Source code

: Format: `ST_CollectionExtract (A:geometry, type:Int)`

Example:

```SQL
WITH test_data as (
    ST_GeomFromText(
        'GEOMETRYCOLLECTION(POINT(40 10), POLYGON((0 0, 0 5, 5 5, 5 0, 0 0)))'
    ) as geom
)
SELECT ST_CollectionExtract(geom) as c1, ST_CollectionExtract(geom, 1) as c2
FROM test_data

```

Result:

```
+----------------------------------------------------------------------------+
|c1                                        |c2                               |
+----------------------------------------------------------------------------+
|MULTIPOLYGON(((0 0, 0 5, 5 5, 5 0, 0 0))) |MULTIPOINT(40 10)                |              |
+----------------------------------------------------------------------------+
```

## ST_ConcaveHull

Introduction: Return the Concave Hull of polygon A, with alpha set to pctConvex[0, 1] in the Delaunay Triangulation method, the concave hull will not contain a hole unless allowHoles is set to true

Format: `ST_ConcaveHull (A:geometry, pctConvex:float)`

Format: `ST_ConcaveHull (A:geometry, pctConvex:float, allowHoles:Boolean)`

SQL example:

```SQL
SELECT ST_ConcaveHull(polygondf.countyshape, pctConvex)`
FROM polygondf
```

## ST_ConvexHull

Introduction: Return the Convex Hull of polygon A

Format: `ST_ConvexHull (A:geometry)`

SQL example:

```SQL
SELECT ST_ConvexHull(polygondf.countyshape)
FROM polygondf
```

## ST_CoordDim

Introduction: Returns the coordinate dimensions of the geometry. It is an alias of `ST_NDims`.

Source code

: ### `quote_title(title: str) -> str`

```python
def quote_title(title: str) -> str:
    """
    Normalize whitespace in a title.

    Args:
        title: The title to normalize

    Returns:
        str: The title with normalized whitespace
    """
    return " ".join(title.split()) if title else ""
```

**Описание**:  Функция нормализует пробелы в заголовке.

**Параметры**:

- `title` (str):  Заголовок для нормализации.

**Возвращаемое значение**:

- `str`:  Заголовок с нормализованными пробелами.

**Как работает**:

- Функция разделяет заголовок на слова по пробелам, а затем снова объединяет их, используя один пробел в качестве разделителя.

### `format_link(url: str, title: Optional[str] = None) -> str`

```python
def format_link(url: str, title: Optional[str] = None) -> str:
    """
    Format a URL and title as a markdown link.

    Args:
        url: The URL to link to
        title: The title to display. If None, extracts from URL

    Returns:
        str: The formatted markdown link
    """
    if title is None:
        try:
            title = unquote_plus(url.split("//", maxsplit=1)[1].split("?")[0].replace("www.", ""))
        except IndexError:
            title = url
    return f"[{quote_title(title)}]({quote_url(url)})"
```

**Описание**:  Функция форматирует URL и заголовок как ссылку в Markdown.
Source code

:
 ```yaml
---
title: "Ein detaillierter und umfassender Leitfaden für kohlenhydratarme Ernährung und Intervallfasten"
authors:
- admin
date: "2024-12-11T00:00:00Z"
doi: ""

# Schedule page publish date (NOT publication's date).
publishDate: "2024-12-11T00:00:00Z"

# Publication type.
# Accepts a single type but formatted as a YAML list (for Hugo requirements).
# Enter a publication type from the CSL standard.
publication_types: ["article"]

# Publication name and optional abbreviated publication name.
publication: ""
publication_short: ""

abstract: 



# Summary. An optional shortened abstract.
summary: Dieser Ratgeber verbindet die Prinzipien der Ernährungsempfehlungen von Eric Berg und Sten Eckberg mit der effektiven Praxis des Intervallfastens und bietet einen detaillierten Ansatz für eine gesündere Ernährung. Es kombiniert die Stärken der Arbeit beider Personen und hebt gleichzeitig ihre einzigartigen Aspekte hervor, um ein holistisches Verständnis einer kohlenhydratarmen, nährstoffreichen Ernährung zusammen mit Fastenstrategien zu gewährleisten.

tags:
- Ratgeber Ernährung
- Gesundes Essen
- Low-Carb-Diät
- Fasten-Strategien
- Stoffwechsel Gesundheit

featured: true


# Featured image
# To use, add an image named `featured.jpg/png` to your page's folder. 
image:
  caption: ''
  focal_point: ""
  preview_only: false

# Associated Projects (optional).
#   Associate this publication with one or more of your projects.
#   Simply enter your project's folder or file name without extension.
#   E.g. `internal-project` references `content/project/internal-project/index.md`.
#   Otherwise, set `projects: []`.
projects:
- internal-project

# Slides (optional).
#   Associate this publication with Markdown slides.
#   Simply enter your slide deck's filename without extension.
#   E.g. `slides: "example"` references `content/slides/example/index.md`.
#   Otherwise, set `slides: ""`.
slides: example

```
-------
- _Work task_
Within the data above, find the lines that contain the word "Описание" and copy each of them.

- _Completed exercise_
**Описание**:  Функция нормализует пробелы в заголовке.
**Описание**:  Функция форматирует URL и заголовок как ссылку в Markdown.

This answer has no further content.